* _EXERCISE DETAILS_: Copy every line from the data below in which the string "SameCoordinates" can be found.

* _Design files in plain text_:
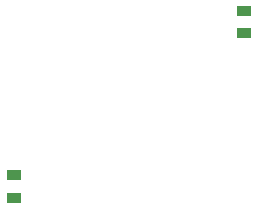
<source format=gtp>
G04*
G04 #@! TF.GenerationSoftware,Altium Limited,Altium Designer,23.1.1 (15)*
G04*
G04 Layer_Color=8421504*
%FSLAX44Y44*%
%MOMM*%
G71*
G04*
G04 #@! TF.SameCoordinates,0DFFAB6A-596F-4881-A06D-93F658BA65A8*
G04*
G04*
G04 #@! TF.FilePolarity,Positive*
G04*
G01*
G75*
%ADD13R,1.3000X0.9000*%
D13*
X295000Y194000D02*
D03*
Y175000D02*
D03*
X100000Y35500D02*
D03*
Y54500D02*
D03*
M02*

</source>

--

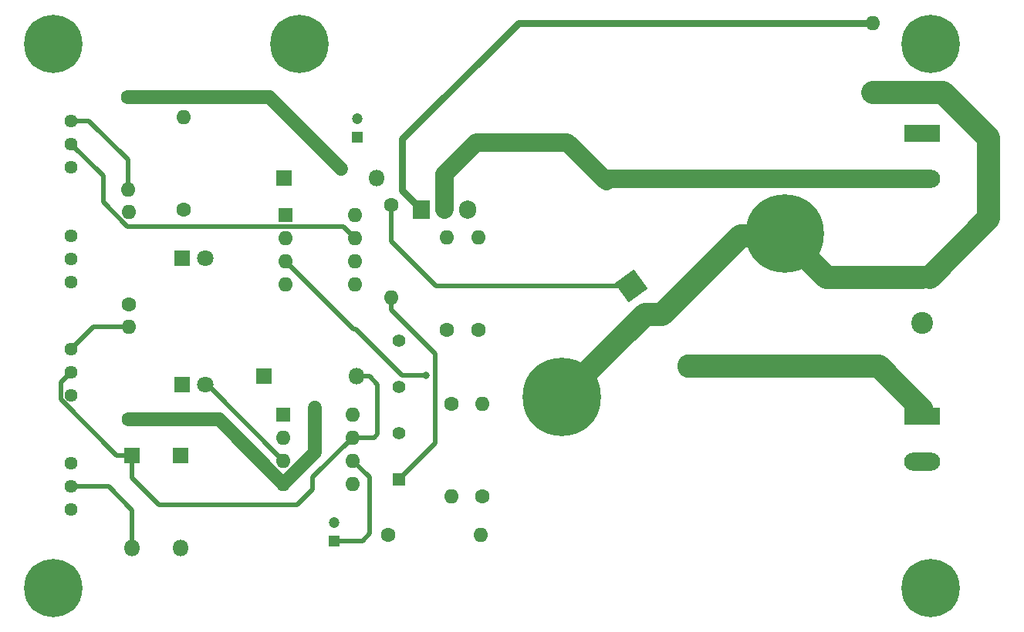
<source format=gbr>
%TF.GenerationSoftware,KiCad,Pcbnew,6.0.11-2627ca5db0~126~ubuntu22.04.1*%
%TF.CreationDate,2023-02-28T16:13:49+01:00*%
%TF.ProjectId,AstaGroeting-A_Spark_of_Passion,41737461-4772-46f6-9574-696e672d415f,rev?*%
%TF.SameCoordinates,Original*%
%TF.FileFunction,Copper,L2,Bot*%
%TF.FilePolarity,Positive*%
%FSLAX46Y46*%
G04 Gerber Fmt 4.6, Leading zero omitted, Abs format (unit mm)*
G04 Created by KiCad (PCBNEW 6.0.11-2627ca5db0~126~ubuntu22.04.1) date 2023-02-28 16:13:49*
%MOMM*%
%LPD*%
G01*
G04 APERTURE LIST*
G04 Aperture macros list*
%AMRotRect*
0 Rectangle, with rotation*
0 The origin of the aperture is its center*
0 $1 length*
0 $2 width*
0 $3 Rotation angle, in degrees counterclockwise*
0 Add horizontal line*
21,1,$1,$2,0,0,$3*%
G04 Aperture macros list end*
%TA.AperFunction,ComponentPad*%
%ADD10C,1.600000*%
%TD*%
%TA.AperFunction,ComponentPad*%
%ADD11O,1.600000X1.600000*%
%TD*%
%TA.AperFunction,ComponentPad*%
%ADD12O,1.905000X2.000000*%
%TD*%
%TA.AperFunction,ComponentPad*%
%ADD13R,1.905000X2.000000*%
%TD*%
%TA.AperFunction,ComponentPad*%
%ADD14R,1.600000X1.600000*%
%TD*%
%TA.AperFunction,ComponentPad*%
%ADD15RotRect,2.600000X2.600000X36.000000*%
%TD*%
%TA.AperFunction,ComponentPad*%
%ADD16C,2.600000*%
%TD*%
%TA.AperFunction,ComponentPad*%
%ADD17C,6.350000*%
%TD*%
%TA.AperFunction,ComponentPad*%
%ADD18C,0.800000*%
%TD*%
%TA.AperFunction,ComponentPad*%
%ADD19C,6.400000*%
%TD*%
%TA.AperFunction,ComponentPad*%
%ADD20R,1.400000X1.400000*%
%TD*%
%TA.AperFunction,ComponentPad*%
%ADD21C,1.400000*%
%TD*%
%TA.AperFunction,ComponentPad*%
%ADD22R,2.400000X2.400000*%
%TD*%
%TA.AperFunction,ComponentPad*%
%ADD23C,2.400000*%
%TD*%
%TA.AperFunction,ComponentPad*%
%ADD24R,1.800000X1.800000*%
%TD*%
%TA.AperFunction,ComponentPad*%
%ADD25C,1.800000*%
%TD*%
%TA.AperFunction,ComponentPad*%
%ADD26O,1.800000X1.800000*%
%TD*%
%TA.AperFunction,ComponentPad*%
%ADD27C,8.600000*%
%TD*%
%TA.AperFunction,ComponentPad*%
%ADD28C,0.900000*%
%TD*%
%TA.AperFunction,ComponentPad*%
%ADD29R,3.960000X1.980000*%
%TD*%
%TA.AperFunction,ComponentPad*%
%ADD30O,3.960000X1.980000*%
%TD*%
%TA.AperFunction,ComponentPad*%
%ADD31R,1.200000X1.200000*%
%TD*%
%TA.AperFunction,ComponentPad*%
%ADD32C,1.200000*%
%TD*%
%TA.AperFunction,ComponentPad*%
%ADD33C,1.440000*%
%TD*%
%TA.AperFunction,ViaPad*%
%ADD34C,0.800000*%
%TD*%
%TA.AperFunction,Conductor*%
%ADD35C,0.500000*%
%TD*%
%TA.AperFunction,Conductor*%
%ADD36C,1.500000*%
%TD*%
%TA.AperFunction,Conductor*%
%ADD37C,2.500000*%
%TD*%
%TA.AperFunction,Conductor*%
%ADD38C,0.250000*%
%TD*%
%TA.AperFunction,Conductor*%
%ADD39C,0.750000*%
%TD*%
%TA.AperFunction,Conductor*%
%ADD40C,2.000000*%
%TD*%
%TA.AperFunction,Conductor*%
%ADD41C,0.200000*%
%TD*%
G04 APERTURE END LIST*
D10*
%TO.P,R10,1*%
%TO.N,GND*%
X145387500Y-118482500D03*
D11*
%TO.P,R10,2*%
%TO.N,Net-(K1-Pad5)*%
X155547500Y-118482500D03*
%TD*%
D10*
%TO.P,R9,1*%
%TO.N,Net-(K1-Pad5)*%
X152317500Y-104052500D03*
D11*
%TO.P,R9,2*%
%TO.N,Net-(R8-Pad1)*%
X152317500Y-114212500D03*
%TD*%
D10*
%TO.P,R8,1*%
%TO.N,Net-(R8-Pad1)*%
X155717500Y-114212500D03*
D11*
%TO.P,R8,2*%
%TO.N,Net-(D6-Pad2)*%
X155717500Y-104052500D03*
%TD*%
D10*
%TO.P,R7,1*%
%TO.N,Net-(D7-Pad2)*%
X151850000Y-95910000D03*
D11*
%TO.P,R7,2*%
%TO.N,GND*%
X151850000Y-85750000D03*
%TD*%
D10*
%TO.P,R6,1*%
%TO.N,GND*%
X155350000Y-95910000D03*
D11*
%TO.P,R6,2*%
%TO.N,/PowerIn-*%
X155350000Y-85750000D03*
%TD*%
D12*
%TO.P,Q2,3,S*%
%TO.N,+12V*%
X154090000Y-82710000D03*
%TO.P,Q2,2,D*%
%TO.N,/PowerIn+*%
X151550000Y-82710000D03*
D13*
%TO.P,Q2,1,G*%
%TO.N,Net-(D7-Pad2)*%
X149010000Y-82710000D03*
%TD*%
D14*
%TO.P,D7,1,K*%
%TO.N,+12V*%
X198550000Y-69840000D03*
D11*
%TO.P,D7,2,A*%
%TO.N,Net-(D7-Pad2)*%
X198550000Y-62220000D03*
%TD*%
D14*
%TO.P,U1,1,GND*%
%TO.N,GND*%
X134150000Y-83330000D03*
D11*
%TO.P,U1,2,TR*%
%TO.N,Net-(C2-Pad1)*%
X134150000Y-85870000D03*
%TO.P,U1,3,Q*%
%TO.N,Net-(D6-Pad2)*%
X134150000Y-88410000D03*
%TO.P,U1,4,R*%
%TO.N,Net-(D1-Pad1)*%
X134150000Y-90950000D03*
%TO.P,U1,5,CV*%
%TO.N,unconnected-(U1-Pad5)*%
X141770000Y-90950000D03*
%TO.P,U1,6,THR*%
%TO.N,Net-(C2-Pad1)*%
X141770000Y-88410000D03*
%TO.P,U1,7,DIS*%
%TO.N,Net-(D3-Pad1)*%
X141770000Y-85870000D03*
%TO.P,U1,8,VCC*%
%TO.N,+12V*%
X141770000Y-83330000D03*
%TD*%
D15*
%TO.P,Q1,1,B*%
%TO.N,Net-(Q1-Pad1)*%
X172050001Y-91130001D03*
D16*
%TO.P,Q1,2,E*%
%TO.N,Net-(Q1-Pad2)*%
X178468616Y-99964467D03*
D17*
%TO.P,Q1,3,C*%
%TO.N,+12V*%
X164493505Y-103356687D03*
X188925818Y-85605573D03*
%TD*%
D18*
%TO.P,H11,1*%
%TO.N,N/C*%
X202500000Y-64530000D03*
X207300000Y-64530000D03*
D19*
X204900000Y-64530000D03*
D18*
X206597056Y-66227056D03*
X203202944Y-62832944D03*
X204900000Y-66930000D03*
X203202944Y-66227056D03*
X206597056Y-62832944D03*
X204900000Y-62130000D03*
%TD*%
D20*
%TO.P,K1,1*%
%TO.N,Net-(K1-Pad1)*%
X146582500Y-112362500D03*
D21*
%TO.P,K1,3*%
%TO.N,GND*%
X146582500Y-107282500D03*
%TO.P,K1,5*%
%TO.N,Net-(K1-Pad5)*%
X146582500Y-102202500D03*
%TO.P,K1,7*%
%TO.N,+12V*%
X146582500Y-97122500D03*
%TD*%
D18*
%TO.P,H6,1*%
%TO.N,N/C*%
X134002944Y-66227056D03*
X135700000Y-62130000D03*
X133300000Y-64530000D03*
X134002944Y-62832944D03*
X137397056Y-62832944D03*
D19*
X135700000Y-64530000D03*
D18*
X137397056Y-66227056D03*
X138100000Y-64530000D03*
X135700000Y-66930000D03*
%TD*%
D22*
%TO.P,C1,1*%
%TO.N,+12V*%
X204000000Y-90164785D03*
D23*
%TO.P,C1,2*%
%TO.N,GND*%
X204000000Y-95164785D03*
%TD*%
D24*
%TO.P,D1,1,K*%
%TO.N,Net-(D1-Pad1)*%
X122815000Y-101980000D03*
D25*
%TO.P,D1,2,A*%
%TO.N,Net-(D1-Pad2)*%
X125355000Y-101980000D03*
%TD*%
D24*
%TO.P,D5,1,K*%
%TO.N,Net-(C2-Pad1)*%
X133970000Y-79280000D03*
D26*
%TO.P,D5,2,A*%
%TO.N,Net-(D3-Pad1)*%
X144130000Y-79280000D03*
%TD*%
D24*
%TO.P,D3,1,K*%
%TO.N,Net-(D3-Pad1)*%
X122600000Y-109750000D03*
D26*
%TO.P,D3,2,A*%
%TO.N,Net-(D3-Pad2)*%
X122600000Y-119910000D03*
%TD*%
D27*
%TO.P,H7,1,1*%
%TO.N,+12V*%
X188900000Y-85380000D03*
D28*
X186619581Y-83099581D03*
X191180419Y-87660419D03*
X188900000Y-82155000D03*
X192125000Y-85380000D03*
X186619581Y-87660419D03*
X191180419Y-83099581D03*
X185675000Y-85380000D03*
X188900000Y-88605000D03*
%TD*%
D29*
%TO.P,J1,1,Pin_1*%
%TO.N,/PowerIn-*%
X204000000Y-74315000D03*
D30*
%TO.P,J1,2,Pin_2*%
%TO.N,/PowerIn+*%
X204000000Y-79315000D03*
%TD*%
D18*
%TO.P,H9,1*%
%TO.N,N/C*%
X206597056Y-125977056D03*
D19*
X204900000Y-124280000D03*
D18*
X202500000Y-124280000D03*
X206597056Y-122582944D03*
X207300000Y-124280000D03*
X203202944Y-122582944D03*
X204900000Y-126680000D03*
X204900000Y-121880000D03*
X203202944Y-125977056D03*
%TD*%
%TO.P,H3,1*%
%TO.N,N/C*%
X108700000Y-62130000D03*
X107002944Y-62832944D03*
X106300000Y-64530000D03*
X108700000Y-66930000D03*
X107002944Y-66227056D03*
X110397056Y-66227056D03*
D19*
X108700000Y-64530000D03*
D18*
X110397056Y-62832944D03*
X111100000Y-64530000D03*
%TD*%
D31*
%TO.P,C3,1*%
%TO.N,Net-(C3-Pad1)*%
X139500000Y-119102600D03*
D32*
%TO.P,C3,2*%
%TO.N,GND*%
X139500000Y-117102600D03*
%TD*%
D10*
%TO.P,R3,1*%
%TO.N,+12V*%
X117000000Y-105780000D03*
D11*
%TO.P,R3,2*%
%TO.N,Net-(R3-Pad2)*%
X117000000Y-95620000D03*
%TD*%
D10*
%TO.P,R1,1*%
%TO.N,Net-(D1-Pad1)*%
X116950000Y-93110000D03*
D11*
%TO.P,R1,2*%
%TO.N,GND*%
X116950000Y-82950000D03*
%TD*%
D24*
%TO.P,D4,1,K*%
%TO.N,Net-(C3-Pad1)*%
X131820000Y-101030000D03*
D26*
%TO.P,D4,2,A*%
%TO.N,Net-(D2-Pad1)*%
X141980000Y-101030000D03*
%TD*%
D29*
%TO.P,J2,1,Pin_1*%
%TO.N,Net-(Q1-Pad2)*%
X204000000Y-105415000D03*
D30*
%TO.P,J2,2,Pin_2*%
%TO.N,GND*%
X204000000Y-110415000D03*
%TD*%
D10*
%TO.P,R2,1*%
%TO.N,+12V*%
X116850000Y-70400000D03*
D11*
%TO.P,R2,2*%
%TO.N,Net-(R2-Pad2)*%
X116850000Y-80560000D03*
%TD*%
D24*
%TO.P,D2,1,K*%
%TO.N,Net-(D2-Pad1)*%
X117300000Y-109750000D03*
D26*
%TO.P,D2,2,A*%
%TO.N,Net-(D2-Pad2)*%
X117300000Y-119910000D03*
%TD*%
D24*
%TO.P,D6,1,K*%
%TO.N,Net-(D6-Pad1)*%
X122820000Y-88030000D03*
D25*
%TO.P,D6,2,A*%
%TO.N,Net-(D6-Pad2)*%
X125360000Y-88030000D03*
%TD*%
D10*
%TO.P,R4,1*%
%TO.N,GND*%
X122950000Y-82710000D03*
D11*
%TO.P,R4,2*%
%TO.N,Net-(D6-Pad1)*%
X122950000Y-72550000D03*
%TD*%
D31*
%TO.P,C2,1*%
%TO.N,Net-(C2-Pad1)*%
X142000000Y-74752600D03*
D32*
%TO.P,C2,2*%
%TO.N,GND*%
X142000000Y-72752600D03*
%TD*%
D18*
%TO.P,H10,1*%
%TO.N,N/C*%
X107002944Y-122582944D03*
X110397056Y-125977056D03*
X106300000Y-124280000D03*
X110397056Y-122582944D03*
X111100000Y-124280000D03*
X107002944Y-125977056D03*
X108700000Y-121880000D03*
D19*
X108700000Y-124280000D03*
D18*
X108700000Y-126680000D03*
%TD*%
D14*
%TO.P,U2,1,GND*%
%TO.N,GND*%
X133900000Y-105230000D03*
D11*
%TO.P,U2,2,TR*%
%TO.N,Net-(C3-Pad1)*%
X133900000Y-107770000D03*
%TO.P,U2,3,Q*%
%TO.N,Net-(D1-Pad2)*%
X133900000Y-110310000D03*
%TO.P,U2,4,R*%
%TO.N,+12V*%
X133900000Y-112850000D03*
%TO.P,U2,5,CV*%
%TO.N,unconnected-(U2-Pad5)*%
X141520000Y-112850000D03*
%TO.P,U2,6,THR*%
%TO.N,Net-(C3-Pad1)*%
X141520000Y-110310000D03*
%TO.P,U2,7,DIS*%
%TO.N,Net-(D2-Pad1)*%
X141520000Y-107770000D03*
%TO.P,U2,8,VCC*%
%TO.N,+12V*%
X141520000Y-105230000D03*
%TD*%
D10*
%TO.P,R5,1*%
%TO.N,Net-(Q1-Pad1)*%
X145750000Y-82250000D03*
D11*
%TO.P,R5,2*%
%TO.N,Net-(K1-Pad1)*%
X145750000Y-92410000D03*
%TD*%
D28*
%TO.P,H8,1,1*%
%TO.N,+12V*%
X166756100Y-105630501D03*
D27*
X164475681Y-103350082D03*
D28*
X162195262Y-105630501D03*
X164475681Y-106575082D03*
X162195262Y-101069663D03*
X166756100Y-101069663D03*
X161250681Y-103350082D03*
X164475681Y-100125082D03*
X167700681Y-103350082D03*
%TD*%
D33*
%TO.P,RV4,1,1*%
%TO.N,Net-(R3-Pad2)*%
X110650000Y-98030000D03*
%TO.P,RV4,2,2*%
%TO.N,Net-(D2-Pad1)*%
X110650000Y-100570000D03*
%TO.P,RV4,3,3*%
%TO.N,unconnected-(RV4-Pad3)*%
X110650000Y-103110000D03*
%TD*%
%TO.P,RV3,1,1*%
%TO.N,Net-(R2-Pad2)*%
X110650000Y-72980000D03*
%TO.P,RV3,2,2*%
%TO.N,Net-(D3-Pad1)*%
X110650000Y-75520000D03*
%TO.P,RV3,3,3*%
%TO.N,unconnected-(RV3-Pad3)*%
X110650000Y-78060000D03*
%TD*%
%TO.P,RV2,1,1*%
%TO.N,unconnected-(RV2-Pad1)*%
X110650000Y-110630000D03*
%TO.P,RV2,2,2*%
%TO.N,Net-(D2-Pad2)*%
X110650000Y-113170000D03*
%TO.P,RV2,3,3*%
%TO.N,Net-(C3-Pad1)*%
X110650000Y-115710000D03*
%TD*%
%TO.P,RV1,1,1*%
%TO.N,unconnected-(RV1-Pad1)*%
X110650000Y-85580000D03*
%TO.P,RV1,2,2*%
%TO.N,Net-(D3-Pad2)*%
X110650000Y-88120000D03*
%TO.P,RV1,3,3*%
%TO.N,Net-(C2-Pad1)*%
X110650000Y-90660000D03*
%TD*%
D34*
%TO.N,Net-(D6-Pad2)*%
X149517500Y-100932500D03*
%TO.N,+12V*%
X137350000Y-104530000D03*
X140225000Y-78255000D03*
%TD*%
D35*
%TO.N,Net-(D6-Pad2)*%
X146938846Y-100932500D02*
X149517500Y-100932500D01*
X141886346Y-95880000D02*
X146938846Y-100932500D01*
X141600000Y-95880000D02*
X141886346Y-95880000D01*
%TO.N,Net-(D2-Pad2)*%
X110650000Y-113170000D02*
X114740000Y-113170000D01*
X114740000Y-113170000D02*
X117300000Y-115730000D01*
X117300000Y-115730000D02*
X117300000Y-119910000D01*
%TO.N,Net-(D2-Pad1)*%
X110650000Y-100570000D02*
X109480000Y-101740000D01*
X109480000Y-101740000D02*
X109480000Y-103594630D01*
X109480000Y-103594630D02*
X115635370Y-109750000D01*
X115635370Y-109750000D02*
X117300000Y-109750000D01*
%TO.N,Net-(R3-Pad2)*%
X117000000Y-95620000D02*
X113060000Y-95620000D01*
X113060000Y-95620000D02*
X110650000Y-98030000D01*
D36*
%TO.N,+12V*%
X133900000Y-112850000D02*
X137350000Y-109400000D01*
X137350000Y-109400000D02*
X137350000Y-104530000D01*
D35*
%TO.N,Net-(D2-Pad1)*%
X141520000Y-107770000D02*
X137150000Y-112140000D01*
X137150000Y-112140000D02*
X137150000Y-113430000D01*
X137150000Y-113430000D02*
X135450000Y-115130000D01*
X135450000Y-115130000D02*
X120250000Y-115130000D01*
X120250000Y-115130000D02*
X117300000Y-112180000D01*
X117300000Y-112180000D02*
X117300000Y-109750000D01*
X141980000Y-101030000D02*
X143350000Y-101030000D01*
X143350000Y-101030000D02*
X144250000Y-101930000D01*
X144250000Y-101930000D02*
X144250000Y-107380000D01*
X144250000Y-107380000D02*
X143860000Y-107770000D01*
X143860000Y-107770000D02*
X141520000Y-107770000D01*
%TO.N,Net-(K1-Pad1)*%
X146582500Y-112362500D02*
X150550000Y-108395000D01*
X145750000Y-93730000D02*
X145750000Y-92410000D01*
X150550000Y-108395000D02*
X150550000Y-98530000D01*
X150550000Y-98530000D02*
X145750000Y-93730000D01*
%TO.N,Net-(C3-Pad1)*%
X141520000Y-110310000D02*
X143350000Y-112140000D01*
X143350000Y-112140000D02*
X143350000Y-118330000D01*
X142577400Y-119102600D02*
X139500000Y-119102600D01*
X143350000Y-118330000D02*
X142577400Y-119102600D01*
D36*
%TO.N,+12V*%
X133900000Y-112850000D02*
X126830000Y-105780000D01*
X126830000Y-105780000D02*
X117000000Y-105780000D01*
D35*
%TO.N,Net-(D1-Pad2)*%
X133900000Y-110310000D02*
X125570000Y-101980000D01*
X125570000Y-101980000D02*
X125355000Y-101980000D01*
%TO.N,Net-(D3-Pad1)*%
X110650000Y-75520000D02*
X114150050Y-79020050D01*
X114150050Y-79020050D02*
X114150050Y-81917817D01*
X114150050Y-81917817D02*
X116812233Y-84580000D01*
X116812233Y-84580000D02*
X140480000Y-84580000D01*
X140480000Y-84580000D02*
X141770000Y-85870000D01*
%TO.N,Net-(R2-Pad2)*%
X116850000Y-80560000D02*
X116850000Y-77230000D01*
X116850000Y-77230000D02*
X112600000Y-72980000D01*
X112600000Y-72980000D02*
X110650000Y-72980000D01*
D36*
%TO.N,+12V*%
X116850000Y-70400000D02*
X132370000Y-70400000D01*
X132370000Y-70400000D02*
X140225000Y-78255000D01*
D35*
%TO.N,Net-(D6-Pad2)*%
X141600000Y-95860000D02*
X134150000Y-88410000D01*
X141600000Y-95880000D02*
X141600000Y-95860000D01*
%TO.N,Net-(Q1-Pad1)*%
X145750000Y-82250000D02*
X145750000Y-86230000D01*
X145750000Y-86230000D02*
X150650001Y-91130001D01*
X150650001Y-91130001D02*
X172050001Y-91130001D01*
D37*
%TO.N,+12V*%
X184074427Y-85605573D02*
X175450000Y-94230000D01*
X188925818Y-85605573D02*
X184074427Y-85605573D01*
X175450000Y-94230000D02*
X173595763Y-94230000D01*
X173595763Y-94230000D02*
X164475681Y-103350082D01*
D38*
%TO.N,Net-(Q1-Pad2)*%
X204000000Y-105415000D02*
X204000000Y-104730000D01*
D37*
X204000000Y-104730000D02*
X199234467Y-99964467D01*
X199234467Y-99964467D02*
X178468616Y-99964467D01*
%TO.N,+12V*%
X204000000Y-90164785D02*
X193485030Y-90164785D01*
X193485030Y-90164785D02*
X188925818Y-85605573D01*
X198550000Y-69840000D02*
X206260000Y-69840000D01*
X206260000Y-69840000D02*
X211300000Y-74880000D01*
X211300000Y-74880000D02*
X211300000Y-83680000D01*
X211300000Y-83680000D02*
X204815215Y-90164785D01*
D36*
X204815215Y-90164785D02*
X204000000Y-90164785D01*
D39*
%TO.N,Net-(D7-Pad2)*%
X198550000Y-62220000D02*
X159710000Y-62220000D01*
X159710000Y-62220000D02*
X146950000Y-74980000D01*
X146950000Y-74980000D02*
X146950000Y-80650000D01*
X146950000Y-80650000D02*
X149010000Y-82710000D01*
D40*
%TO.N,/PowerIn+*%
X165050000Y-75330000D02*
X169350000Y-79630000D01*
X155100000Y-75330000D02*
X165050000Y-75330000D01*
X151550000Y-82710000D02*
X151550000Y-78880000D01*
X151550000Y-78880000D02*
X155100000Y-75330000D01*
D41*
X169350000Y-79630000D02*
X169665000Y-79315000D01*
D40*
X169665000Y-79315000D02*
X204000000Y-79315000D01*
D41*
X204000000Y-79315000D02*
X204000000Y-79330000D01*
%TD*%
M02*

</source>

* _ANSWER TO THIS EXERCISE_:
G04 #@! TF.SameCoordinates,0DFFAB6A-596F-4881-A06D-93F658BA65A8*
%TF.SameCoordinates,Original*%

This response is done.